> Request 1
Write out the part of the WebPerfWG meeting minutes that opens with the words containing "Alex: That seems" and closes with "number of transformations?".

> Document extract
++++++++++++++++++++

WebPerfWG call - March 2nd 2023

Participants

Mike Henniger, Micah Heineck, Philip Tellis, Noam Helfman, Noam Rosenthal, Pat Meenan, Alex N. Jose, Nic Jansma, Yoav Weiss, Barry Pollard, Amiya Gupra, Carine Bournez, Jase Williams, Jeb Barabanov, Sean Feng, Abhishek Ghosh, Katie Sylor-Miller, Abin Paul, Andy Davies, Annie Sullivan, Aoyuan Zuo, Cliff Crocker, Dan Shappir, Hao Liu, Boris Schapira

Admin

Charter was extended!!

Github issues, feedback requested, drafting charter in ~2 weeks

Next meeting - March 16 at 7am PT (!!!)

Minutes

A/B testing update - Alex N. Jose

Recording

Alex: second update about A/B testing in this forum, last one was a year ago
.. presenting with Micah from Optimizely
.. Client A/B testing refers to integrating modifications in the browser
… The browser loads a script and the A/B testing config from the provider, and then modify the DOM based on it in a blocking fashion and/or hiding the document
… This is much more scalable compared to server side, requires less engineering and enables marketing folks do the changes
… Downside is suboptimal performance
… Want to keep the good parts, without the negative impact
… Last year presented a demo that uses CDN/edge-compute to integrate the A/B configuration.
… the A/B transformation was represented using a standardized transformation operations
… Used MutationObserver to apply the transformations
… In the last year, we worked together to define 10 transform operations, interoperable between the browser and edge: applied either in the browser or at the edge
… Also client-only operation: customJS, as edge may not allow arbitrary JS. May change in the future
… Bringing HTTP header operations which are not available in client side A/B tests
… Want to make the edge optional - move the “pre-UA” part of the transformation into the origin
… <demo>
Micah: used a test “retail” site for the demo, built on Shopify
… Front the site with CF workers. One version returns the page as is, serves as “control”
… Then “experiment” - changed the BG image, title and applied a change where new items are injected to the catalog page
… This example shows what a real testing campaign from a marketing team may look like
Lab tests:
… Lots of things to improve still. Want to improve the prototyping and testing suite, add additional operations.
… Want to be able to dynamically fetch more transformations, especially for SPAs, enables behavioral experimentation
… exploring browser-native applicator, would reduce the payload, 103 Early Hints
… Looking into other components of experimentation, e.g. metric collection
Michal: For the onUA variant to apply the change, the timedelta seemed small. Did the transformation happen fast enough so the original image is not fetched?
Alex: That seems to be happening already
Hao: Imagine performance relative to the number of transformations, does this model scale with a large number of transformations?
Alex: Have separate benchmarks that try out different operations. Important to remember that things that don’t need to go to the client can be applied at the edge or origin.
… transformations can also be applied once, we could choose to drop them and free up computations. There’s cost, but it’s optimized for it
… Incremental fetch would also help us apply a small number of transforms upfront and add more later on
… Also depends on what selectors you write, but currently under 1ms
Micah: initial thoughts around scalability, but for running real experiments, 1000 variations are the wrong approach
Boris: Micah said that if you have a lot of A/B tests you may want to reconsider something else. But what about edge-side personalization?

++++++++++++++++++++

> Data shown
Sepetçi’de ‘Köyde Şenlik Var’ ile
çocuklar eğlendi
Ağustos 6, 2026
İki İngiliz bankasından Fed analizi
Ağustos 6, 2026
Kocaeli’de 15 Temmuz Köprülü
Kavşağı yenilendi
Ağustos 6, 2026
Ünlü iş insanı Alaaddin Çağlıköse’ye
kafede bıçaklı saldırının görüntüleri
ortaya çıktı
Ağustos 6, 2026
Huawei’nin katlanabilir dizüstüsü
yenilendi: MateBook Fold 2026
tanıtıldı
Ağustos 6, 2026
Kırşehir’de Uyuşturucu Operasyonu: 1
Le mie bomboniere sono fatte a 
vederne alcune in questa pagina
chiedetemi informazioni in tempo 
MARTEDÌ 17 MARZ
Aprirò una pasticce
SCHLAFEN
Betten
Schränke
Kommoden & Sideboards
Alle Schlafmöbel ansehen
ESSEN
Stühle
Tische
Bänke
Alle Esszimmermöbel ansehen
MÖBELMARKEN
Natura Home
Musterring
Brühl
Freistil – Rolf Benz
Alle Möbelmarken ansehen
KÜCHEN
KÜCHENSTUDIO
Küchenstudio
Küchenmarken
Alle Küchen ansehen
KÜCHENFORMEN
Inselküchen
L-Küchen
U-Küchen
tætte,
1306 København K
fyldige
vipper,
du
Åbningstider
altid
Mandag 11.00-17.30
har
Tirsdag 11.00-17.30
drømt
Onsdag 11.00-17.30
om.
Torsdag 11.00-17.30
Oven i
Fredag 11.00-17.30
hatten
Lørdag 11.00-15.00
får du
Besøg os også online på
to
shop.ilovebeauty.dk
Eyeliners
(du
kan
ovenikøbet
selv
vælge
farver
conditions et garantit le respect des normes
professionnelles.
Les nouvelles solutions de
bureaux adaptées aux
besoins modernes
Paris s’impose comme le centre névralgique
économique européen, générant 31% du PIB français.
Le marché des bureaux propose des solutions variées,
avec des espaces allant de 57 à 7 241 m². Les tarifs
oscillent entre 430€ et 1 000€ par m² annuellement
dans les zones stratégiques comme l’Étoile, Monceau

++++++++++++++++++++

> Request 2
In the records, replace "çocuklar" with "aileler" in the part running from the first line through the line containing "kafede bıçaklı saldırının görüntüleri", and give only those lines, otherwise unchanged.

> Final answer 1
Alex: That seems to be happening already
Hao: Imagine performance relative to the number of transformations, does this model scale with a large number of transformations?

> Final answer 2
Sepetçi’de ‘Köyde Şenlik Var’ ile
aileler eğlendi
Ağustos 6, 2026
İki İngiliz bankasından Fed analizi
Ağustos 6, 2026
Kocaeli’de 15 Temmuz Köprülü
Kavşağı yenilendi
Ağustos 6, 2026
Ünlü iş insanı Alaaddin Çağlıköse’ye
kafede bıçaklı saldırının görüntüleri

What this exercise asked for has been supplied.